> [WHAT TO WORK ON] Would you transcribe the line that holds "Unpause and wear", plus every line beneath it through the end of the data, exactly and with nothing added?

*** Begin section ***

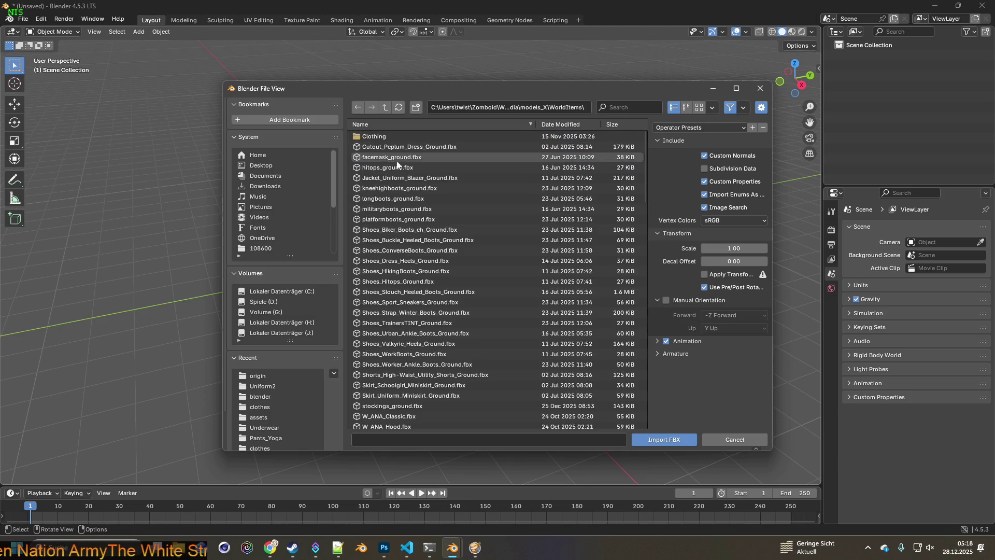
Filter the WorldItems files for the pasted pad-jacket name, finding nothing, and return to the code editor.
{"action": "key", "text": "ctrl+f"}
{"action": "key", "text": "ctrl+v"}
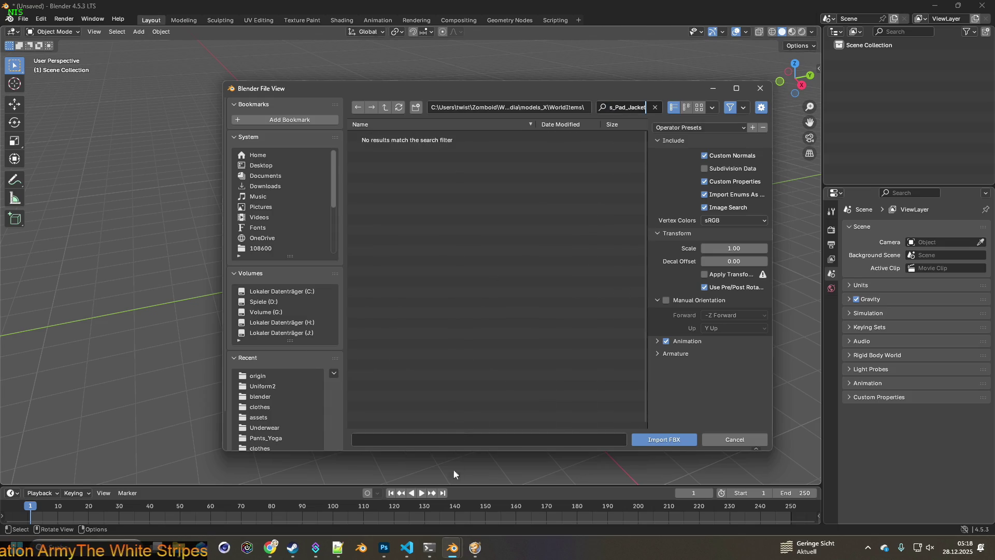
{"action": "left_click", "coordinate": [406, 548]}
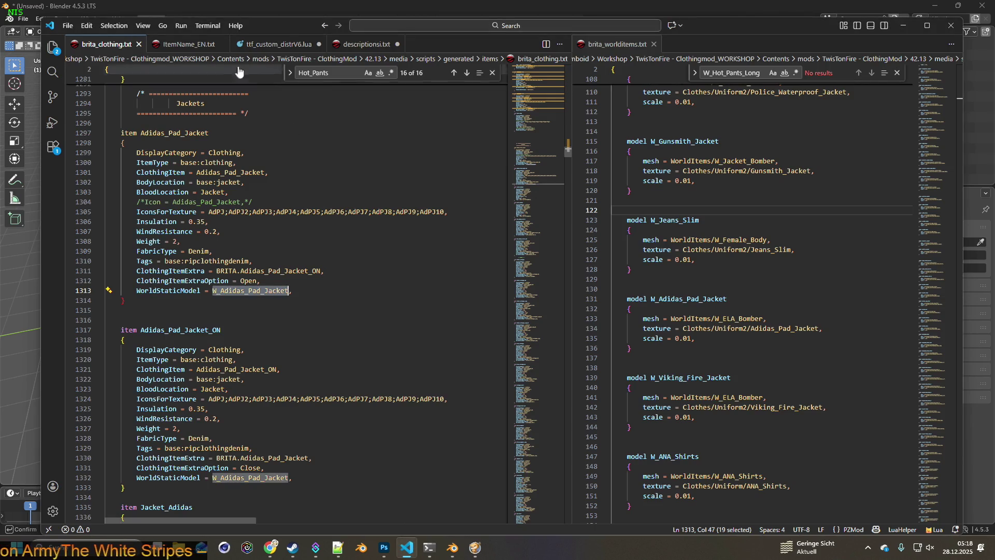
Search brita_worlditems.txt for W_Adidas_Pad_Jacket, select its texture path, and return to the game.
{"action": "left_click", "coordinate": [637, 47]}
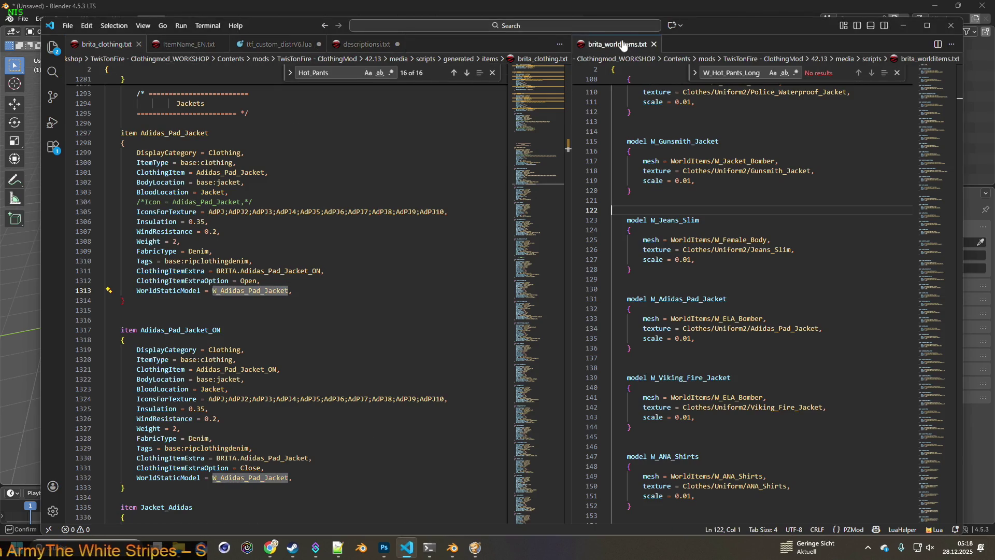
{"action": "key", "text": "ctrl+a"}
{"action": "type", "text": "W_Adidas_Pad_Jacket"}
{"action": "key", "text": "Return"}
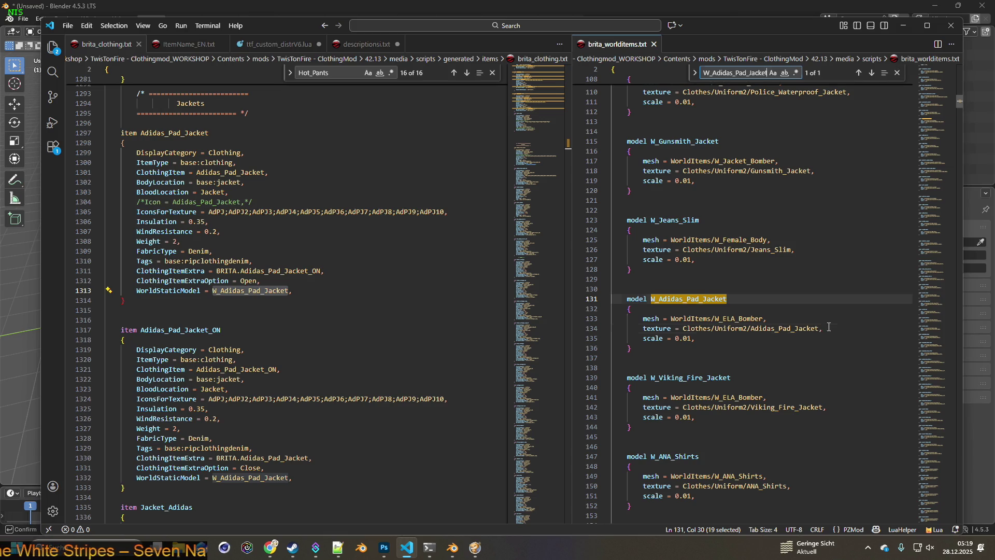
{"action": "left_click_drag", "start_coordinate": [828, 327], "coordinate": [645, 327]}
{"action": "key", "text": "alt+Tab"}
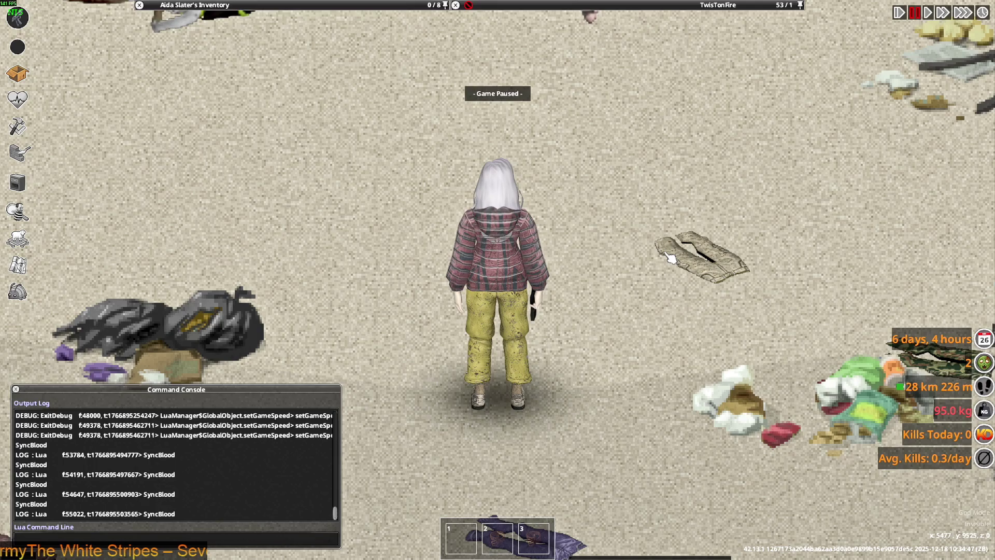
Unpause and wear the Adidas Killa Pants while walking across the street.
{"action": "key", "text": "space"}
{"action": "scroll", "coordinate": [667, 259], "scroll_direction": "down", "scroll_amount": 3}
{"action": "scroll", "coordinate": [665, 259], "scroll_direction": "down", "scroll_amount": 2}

*** End section ***

> [ANSWER BOX]
Unpause and wear the Adidas Killa Pants while walking across the street.
{"action": "key", "text": "space"}
{"action": "scroll", "coordinate": [667, 259], "scroll_direction": "down", "scroll_amount": 3}
{"action": "scroll", "coordinate": [665, 259], "scroll_direction": "down", "scroll_amount": 2}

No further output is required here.